Extracted information START
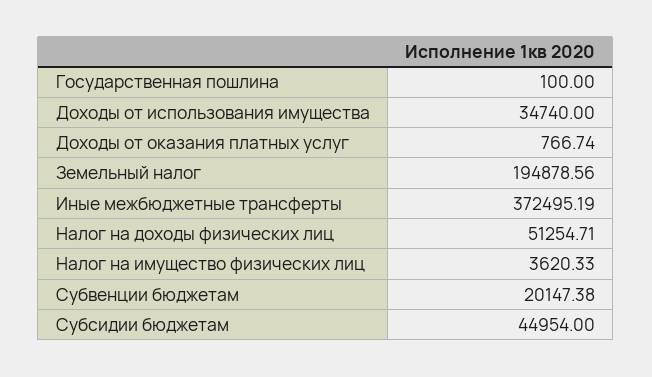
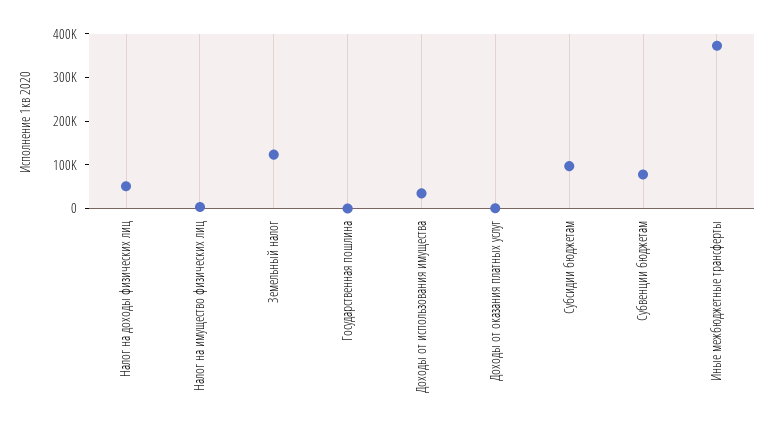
  {
    "Государственная пошлина": 100,
    "Доходы от использования имущества": 34740,
    "Доходы от оказания платных услуг": 766.74,
-   "Земельный налог": 194878.56,
+   "Земельный налог": 120000,
    "Иные межбюджетные трансферты": 372495.19,
    "Налог на доходы физических лиц": 51254.71,
    "Налог на имущество физических лиц": 3620.33,
-   "Субвенции бюджетам": 20147.38,
+   "Субвенции бюджетам": 80000,
-   "Субсидии бюджетам": 44954
+   "Субсидии бюджетам": 100000
  }

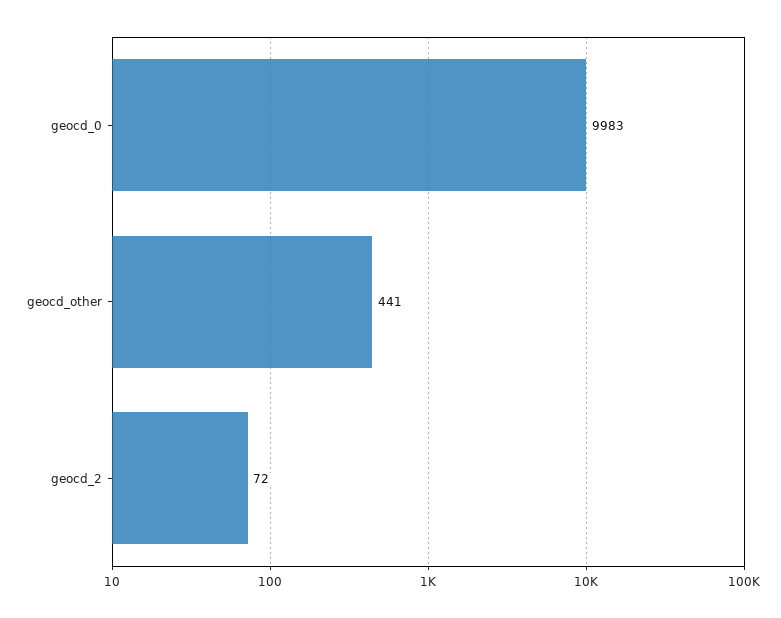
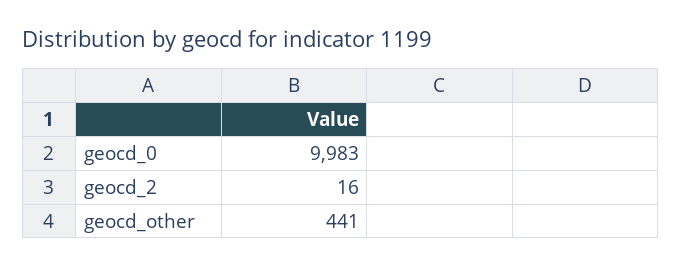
  {
    "geocd_0": 9983,
    "geocd_other": 441,
-   "geocd_2": 72
+   "geocd_2": 16
  }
Extracted information END
◆ Brief
Copy out all the data exactly. The images should not appear in the copy.

◆ Finished exercise
  {
    "Государственная пошлина": 100,
    "Доходы от использования имущества": 34740,
    "Доходы от оказания платных услуг": 766.74,
-   "Земельный налог": 194878.56,
+   "Земельный налог": 120000,
    "Иные межбюджетные трансферты": 372495.19,
    "Налог на доходы физических лиц": 51254.71,
    "Налог на имущество физических лиц": 3620.33,
-   "Субвенции бюджетам": 20147.38,
+   "Субвенции бюджетам": 80000,
-   "Субсидии бюджетам": 44954
+   "Субсидии бюджетам": 100000
  }

  {
    "geocd_0": 9983,
    "geocd_other": 441,
-   "geocd_2": 72
+   "geocd_2": 16
  }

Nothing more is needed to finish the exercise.